Я сглотнул слюну и спросил Еву, зачем же она тогда рассказала мне, да еще в таком драматическом тоне, о страданиях Валери, о ее тяжелом состоянии после разрыва со мной.
— Потому что так оно и было, — ответила Ева. — Потому что Валери действительно была в отчаянии, ведь она — это ее слова — любила тебя
Теперь, возможно, кажется, продолжала Ева, будто Валери поведала ей все, что касалось меня и ее мужа, но это не так. На самом деле она мало что рассказала, и рассказывала как бы на ощупь, словно пыталась вспомнить какой-то сон. О жизни с Феликсом — это имя я наверняка слышал — она рассказывала почти исключительно намеками.
— Это мне знакомо, — сказал я, — со мной она держалась примерно так же, о своей жизни рассказывала урывками, предпочитала окружать себя таинственностью, и эти ее фокусы все больше и больше действовали мне на нервы.
— Это ошибка — по себе судить о других, — заметила Ева. — Если ты сам часто прибегаешь к разным ухищрениям, это не дает тебе права истолковывать таким же образом поведение Валери и говорить о каких-то там фокусах.
Я спросил Еву, посещает ли она психологические курсы. Она ответила, что сама она не психолог, но очень советовала бы мне изучить эту практику, хотя в глубине души не верит, что можно научить человека вникать в чьи-то переживания. Как бы то ни было, но она расценивает сдержанность Валери, то, что Валери трудно было рассказывать о себе, как проявление стыдливости и особой тактичности. Кроме того, Валери знала, насколько сложно вообще передать словами такую непростую и противоречивую материю, какой являются чувства. В душе у Валери царил хаос, она сама сказала об этом Еве. Она чувствовала себя виновной и невиновной, подавленной и счастливой, опустошенной и переполненной — и притом зачастую одновременно. Но и это тоже только намек на ее тогдашнее положение, и, в сущности, надо радоваться, что она вышла из этой ситуации, отделавшись лишь нервным расстройством — вместо того чтобы просто сойти с ума.
— Я, между прочим, тоже вышел из этой ситуации с расстроенными нервами, — сказал я, — только Валери объясняла это совершенно иначе.
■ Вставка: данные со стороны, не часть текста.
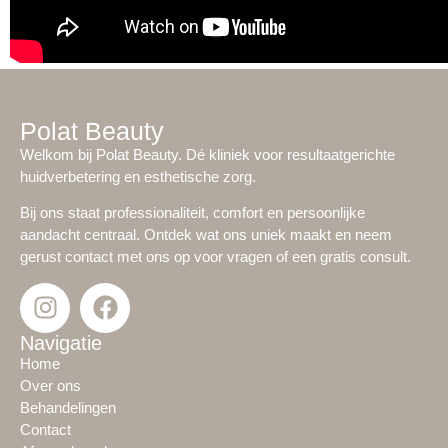
Polat Beauty
Welkom bij Polat Beauty. Dé kliniek voor resultaatgerichte
huidverbetering en esthetische zorg.
Bij ons staat professionaliteit, comfort en persoonlijke
aandacht centraal. Ontdek wat ons uniek maakt en neem
gerust contact met ons op voor vragen of een gratis consult.
Navigatie
Home
Over ons
Behandelingen
Contact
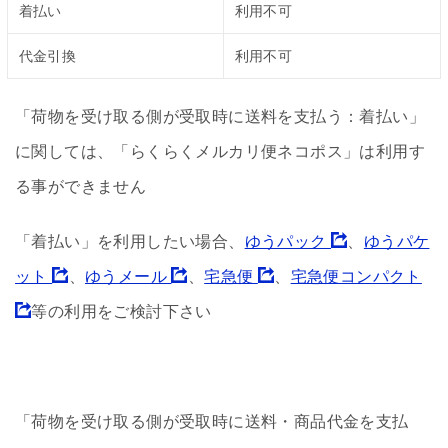
着払い
利用不可
代金引換
利用不可
「荷物を受け取る側が受取時に送料を支払う：着払い」
に関しては、「らくらくメルカリ便ネコポス」は利用す
る事ができません
「着払い」を利用したい場合、
ゆうパック
、
ゆうパケ
ット
、
ゆうメール
、
宅急便
、
宅急便コンパクト
等の利用をご検討下さい
「荷物を受け取る側が受取時に送料・商品代金を支払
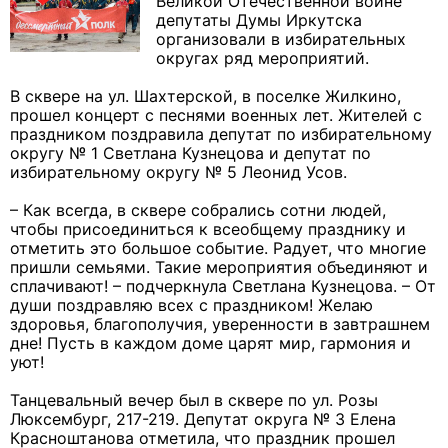
Великой Отечественной войне
депутаты Думы Иркутска
организовали в избирательных
округах ряд мероприятий.
В сквере на ул. Шахтерской, в поселке Жилкино,
прошел концерт с песнями военных лет. Жителей с
праздником поздравила депутат по избирательному
округу № 1 Светлана Кузнецова и депутат по
избирательному округу № 5 Леонид Усов.
– Как всегда, в сквере собрались сотни людей,
чтобы присоединиться к всеобщему празднику и
отметить это большое событие. Радует, что многие
пришли семьями. Такие мероприятия объединяют и
сплачивают! – подчеркнула Светлана Кузнецова. – От
души поздравляю всех с праздником! Желаю
здоровья, благополучия, уверенности в завтрашнем
дне! Пусть в каждом доме царят мир, гармония и
уют!
Танцевальный вечер был в сквере по ул. Розы
Люксембург, 217-219. Депутат округа № 3 Елена
Красноштанова отметила, что праздник прошел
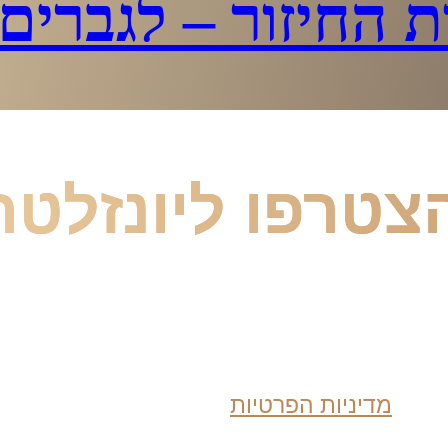
 החיזור – לגברים
צטרפו ליונזלטר
רג ול
מדיניות הפרטיות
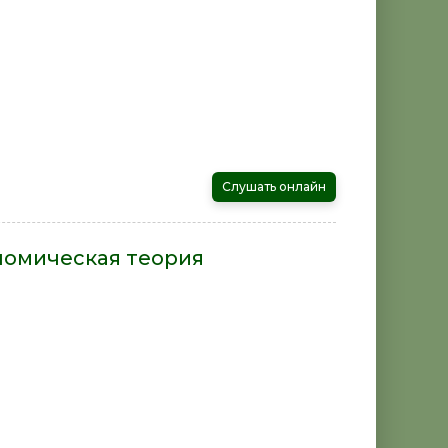
Слушать онлайн
номическая теория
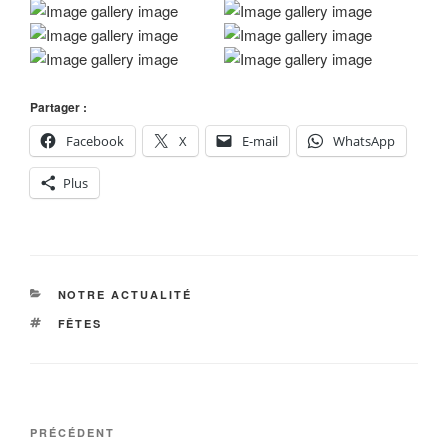
Partager :
Facebook
X
E-mail
WhatsApp
Plus
CATÉGORIES
NOTRE ACTUALITÉ
ÉTIQUETTES
FÊTES
Navigation
Article
PRÉCÉDENT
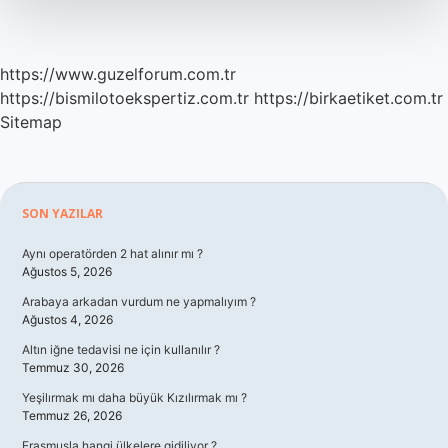
https://www.guzelforum.com.tr
https://bismilotoekspertiz.com.tr
https://birkaetiket.com.tr
Sitemap
Sidebar
SON YAZILAR
Aynı operatörden 2 hat alınır mı ?
Ağustos 5, 2026
Arabaya arkadan vurdum ne yapmalıyım ?
Ağustos 4, 2026
Altın iğne tedavisi ne için kullanılır ?
Temmuz 30, 2026
Yeşilırmak mı daha büyük Kızılırmak mı ?
Temmuz 26, 2026
Erasmusla hangi ülkelere gidiliyor ?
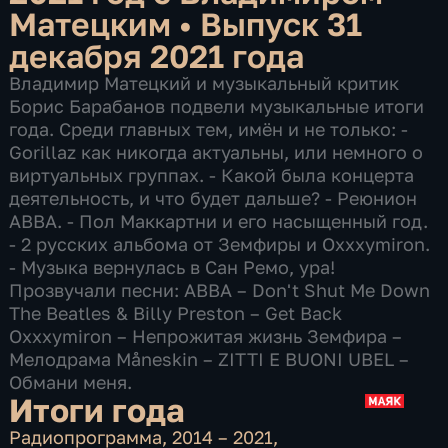
Матецким
•
Выпуск 31
декабря 2021 года
Владимир Матецкий и музыкальный критик
Борис Барабанов подвели музыкальные итоги
года. Среди главных тем, имён и не только: -
Gorillaz как никогда актуальны, или немного о
виртуальных группах. - Какой была концерта
деятельность, и что будет дальше? - Реюнион
АВВА. - Пол Маккартни и его насыщенный год.
- 2 русских альбома от Земфиры и Oxxxymiron.
- Музыка вернулась в Сан Ремо, ура!
Прозвучали песни: ABBA – Don't Shut Me Down
The Beatles & Billy Preston – Get Back
Oxxxymiron – Непрожитая жизнь Земфира –
Мелодрама Måneskin – ZITTI E BUONI UBEL –
Обмани меня.
Итоги года
Радиопрограмма
,
2014 – 2021
,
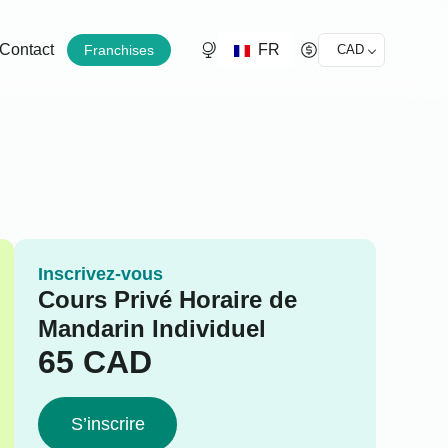
FR
Contact
Franchises
CAD
Inscrivez-vous
Cours Privé Horaire de
Mandarin Individuel
65
CAD
S’inscrire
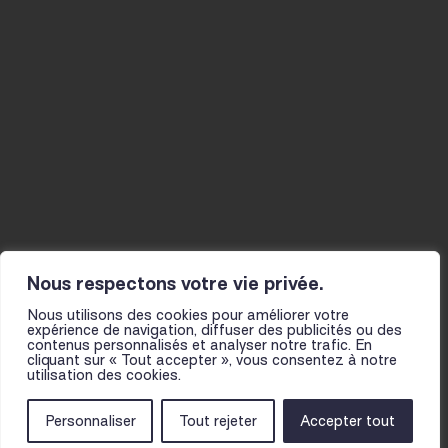
Studios
La Mine
Actualités
Résidences
Ateliers
Infos pratiques
Le fil
Projet et histoire
Actions culturelles
L’équipe
Présentation
Partenaires
pour les scolaires
Pour toutes et tous
Nous respectons votre vie privée.
Nous utilisons des cookies pour améliorer votre
expérience de navigation, diffuser des publicités ou des
contenus personnalisés et analyser notre trafic. En
cliquant sur « Tout accepter », vous consentez à notre
utilisation des cookies.
NOUS TROUVER
MENTIONS LÉGALES
CGV
FOIRE AUX QUESTIONS
Personnaliser
Tout rejeter
Accepter tout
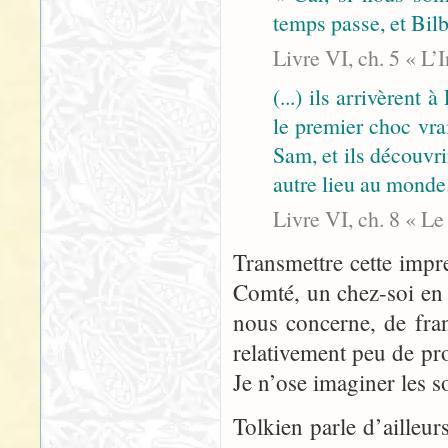
temps passe, et Bilb
Livre VI, ch. 5 « L’
(...) ils arrivèrent 
le premier choc vra
Sam, et ils découvri
autre lieu au monde
Livre VI, ch. 8 « L
Transmettre cette impr
Comté, un chez-soi en d
nous concerne, de fra
relativement peu de pro
Je n’ose imaginer les s
Tolkien parle d’ailleur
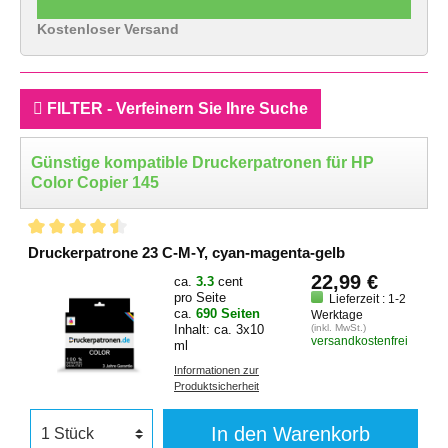
Kostenloser Versand
FILTER - Verfeinern Sie Ihre Suche
Günstige kompatible Druckerpatronen für HP
Color Copier 145
Druckerpatrone 23 C-M-Y, cyan-magenta-gelb
22,99 €
ca.
3.3
cent
pro Seite
Lieferzeit : 1-2
ca.
690 Seiten
Werktage
Inhalt: ca. 3x10
(inkl. MwSt.)
versandkostenfrei
ml
Informationen zur
Produktsicherheit
In den Warenkorb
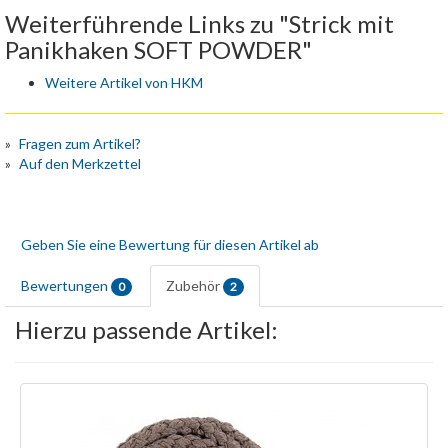
Weiterführende Links zu "Strick mit
Panikhaken SOFT POWDER"
Weitere Artikel von HKM
Fragen zum Artikel?
Auf den Merkzettel
Geben Sie eine Bewertung für diesen Artikel ab
Bewertungen
Zubehör
0
2
Hierzu passende Artikel:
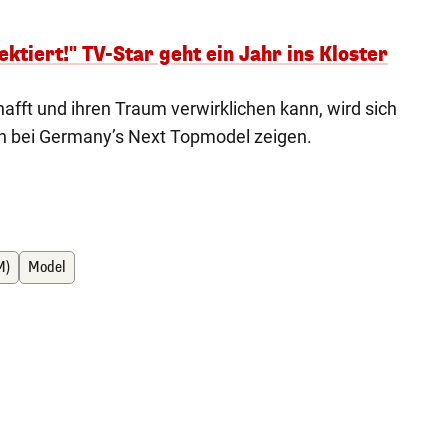
ektiert!" TV-Star geht ein Jahr ins Kloster
chafft und ihren Traum verwirklichen kann, wird sich
bei Germany’s Next Topmodel zeigen.
M)
Model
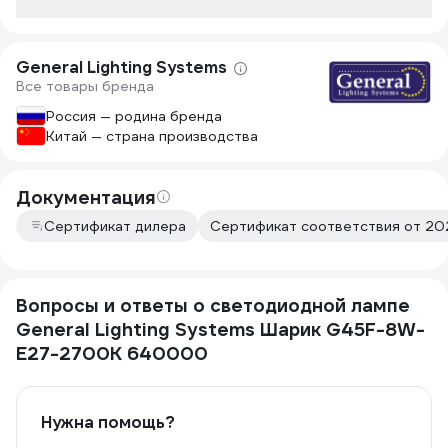
General Lighting Systems
Все товары бренда
Россия — родина бренда
Китай — страна производства
Документация
Сертификат дилера
Сертификат соответствия от 202
Вопросы и ответы о светодиодной лампе
General Lighting Systems Шарик G45F-8W-
E27-2700K 640000
Нужна помощь?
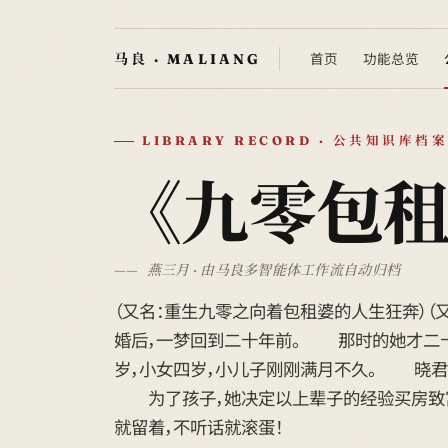
首页
功能总览
LIBRARY RECORD · 公共知识库档案
《九零包
燕三月 · 由马良多智能体工作流自动归档
（又名：重生九零之向着包租婆的人生狂奔）（又
婚后，一梦回到二十年前。 那时的她才二
岁，小女四岁，小儿子刚刚满月不久。 晓君
为了孩子，她决定以上辈子的经验买房致富
就留着，不听话就滚蛋！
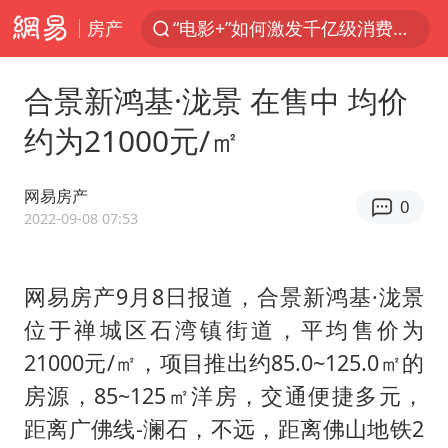
房产
“电影+”如何激发千亿级消费新活力？
福建泉州市委书记张毅恭被查
合景新鸿基·泷景 在售中 均价
我国货物贸易进出口超30万亿元
约为21000元/㎡
曝韩国足协为外籍裁判员安排色情招待
向鹏0-3不敌张本智和
网易房产
0
佛山通报笔试前13被淘汰后5名进体检
2022-09-08 07:53
“新疆阿勒泰八月能滑雪”不实
网易房产9月8日报道，合景新鸿基·泷景
广东雷州通报特教老师招聘违规事件
位于禅城区石湾镇街道，平均售价为
“立秋的第一杯奶茶”又爆单了
21000元/㎡，项目推出约85.0~125.0㎡的
陈幸同晋级WTT横滨冠军赛8强
房源，85~125㎡洋房，交通便捷多元，
泰国枪击案凶手先杀祖父母后行凶
距离广佛线-澜石，不远，距离佛山地铁2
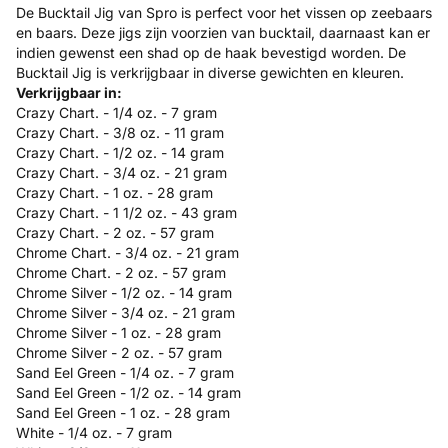
De Bucktail Jig van Spro is perfect voor het vissen op zeebaars
en baars. Deze jigs zijn voorzien van bucktail, daarnaast kan er
indien gewenst een shad op de haak bevestigd worden. De
Bucktail Jig is verkrijgbaar in diverse gewichten en kleuren.
Verkrijgbaar in:
Crazy Chart. - 1/4 oz. - 7 gram
Crazy Chart. - 3/8 oz. - 11 gram
Crazy Chart. - 1/2 oz. - 14 gram
Crazy Chart. - 3/4 oz. - 21 gram
Crazy Chart. - 1 oz. - 28 gram
Crazy Chart. - 1 1/2 oz. - 43 gram
Crazy Chart. - 2 oz. - 57 gram
Chrome Chart. - 3/4 oz. - 21 gram
Chrome Chart. - 2 oz. - 57 gram
Chrome Silver - 1/2 oz. - 14 gram
Chrome Silver - 3/4 oz. - 21 gram
Chrome Silver - 1 oz. - 28 gram
Chrome Silver - 2 oz. - 57 gram
Sand Eel Green - 1/4 oz. - 7 gram
Sand Eel Green - 1/2 oz. - 14 gram
Sand Eel Green - 1 oz. - 28 gram
White - 1/4 oz. - 7 gram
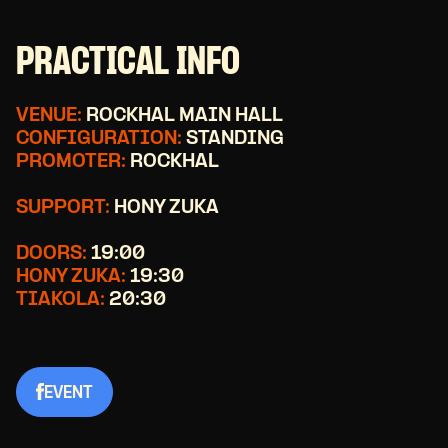
PRACTICAL INFO
VENUE:
ROCKHAL MAIN HALL
CONFIGURATION:
STANDING
PROMOTER:
ROCKHAL
SUPPORT:
HONY ZUKA
DOORS:
19:00
HONY ZUKA:
19:30
TIAKOLA:
20:30
EVENT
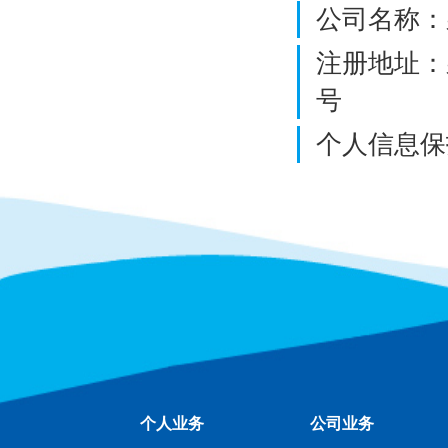
公司名称：
注册地址：
号
个人信息保护
个人业务
公司业务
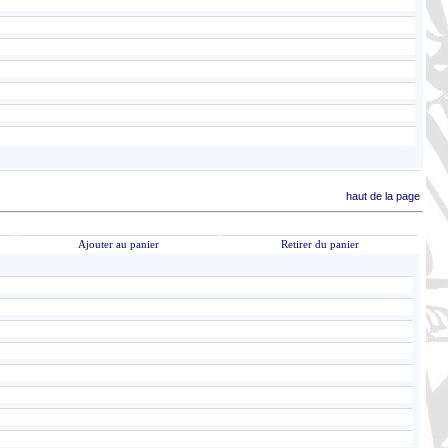
haut de la page
Ajouter au panier
Retirer du panier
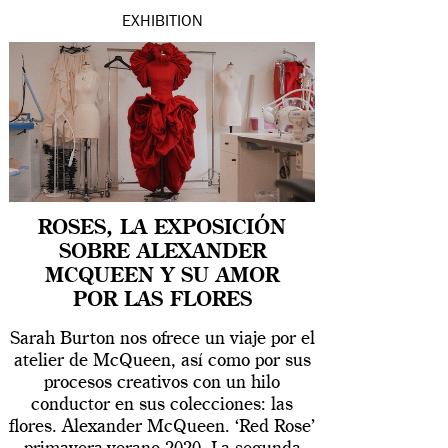
EXHIBITION
ROSES, LA EXPOSICIÓN
SOBRE ALEXANDER
MCQUEEN Y SU AMOR
POR LAS FLORES
Sarah Burton nos ofrece un viaje por el
atelier de McQueen, así como por sus
procesos creativos con un hilo
conductor en sus colecciones: las
flores. Alexander McQueen. ‘Red Rose’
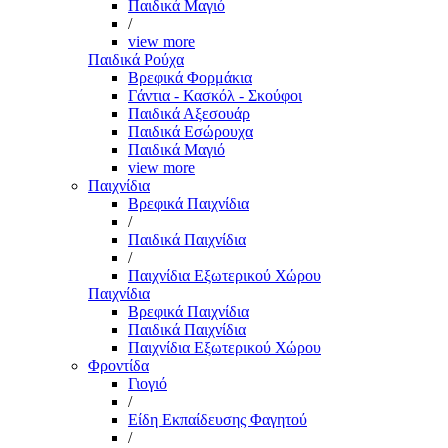
Παιδικά Μαγιό
/
view more
Παιδικά Ρούχα
Βρεφικά Φορμάκια
Γάντια - Κασκόλ - Σκούφοι
Παιδικά Αξεσουάρ
Παιδικά Εσώρουχα
Παιδικά Μαγιό
view more
Παιχνίδια
Βρεφικά Παιχνίδια
/
Παιδικά Παιχνίδια
/
Παιχνίδια Εξωτερικού Χώρου
Παιχνίδια
Βρεφικά Παιχνίδια
Παιδικά Παιχνίδια
Παιχνίδια Εξωτερικού Χώρου
Φροντίδα
Γιογιό
/
Είδη Εκπαίδευσης Φαγητού
/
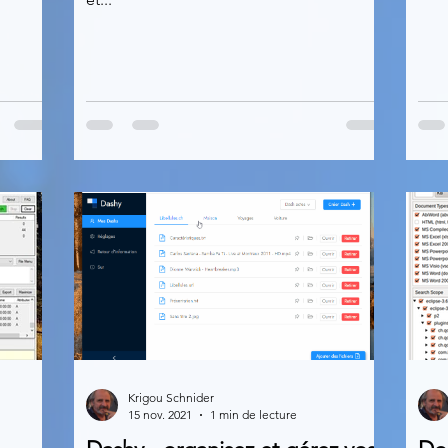
Krigou Schnider
15 nov. 2021
1 min de lecture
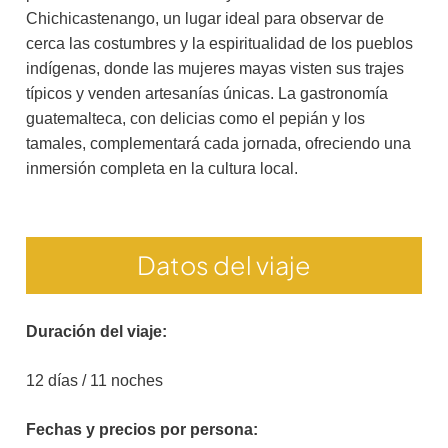
Chichicastenango, un lugar ideal para observar de
cerca las costumbres y la espiritualidad de los pueblos
indígenas, donde las mujeres mayas visten sus trajes
típicos y venden artesanías únicas. La gastronomía
guatemalteca, con delicias como el pepián y los
tamales, complementará cada jornada, ofreciendo una
inmersión completa en la cultura local.
Datos del viaje
Duración del viaje:
12 días / 11 noches
Fechas y precios por persona:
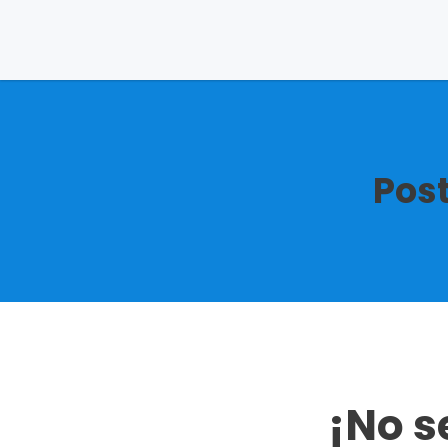
Post
¡No s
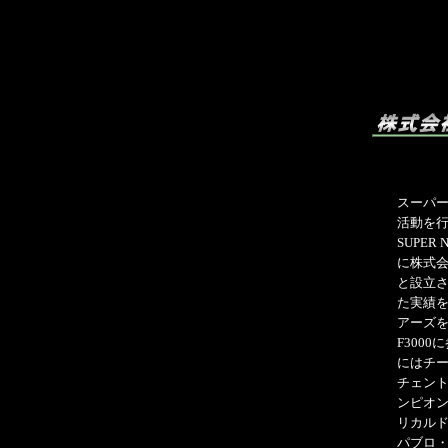
スーパ
活動を
SUPER 
に株式
と設立
た実績
アーズを
F300
にはチ
チェン
ンピオン
リカルド
パブロ・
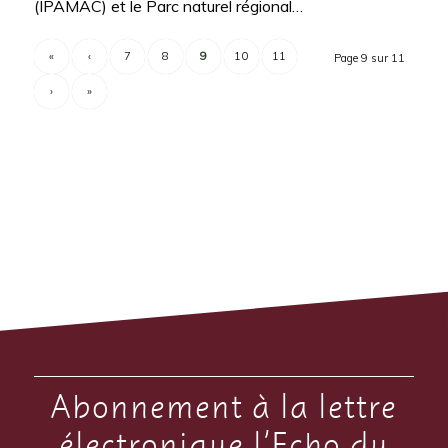
(IPAMAC) et le Parc naturel régional…
«
‹
7
8
9
10
11
Page 9 sur 11
›
»
Abonnement à la lettre
électronique l’Echo du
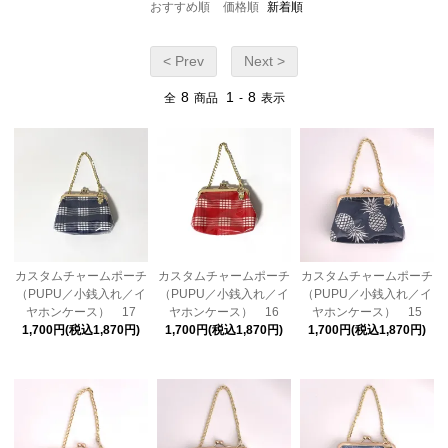
おすすめ順
価格順
新着順
< Prev
Next >
8
1
8
全
商品
-
表示
カスタムチャームポーチ
カスタムチャームポーチ
カスタムチャームポーチ
（PUPU／小銭入れ／イ
（PUPU／小銭入れ／イ
（PUPU／小銭入れ／イ
ヤホンケース） 17
ヤホンケース） 16
ヤホンケース） 15
1,700円(税込1,870円)
1,700円(税込1,870円)
1,700円(税込1,870円)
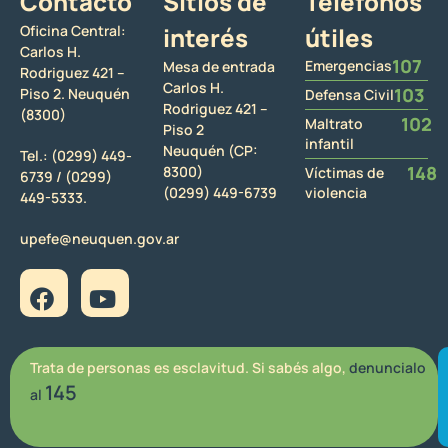
Contacto
Sitios de
Teléfonos
Oficina Central:
interés
útiles
Carlos H.
107
Emergencias
Mesa de entrada
Rodriguez 421 –
Carlos H.
103
Piso 2. Neuquén
Defensa Civil
Rodriguez 421 –
(8300)
102
Maltrato
Piso 2
infantil
Neuquén (CP:
Tel.:
(0299) 449-
148
8300)
Víctimas de
6739 /
(0299)
(0299) 449-6739
violencia
449-5333.
upefe@neuquen.gov.ar
Trata de personas es esclavitud. Si sabés algo,
denuncialo
145
al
О хаосе чувств никогда не было речи, и я его почти не замечал, так что сейчас мне довольно трудно вообще в него поверить.
Ева вздохнула — так вздыхают, когда дают понять человеку, что от него устали и не видят смысла продолжать с ним разговор. И все-таки я задал еще один вопрос — хотя на самом деле мне нужно было сменить тему и заговорить о Лоосе, — не потому ли Валери ухватилась за меня, что в ее браке назревал кризис? Этого она не знает, сказала Ева, потому что Валери не делилась с ней подробностями своих отношений с мужем. Валери словно бы выстроила защитный вал вокруг своего брака, и она, Ева, отнеслась к этому с уважением и никогда не пыталась проникнуть за эту преграду. Когда же Валери порой как бы между прочим начинала говорить о Феликсе, голос у нее звучал удивительно тепло, в нем слышалось уважение, даже любовь. Так что ей, Еве, было нелегко догадаться, что заставляет эту женщину бросаться в объятия другого. Она предполагает только, что сейчас Валери уже этого не хочется. Однако она может с уверенностью сказать: причиной происшедшего не были ни вульгарное стремление к разнообразию, ни присущее бабникам искусство соблазна. Слово «бабник» я пропустил мимо ушей и сказал: жаль, что их брачный союз не удалось восстановить. В сущности, я на это рассчитывал, искренне на это надеялся и желал этого им обоим.
— «Прав будь, человек, милостив и добр»,[5] — продекламировала Ева.
Я выслушал равнодушно и это замечание, добавив только, что, с другой стороны, понимаю Феликса: распахнуть дверь перед неверной женщиной, которая просится обратно, — такое не каждому дано.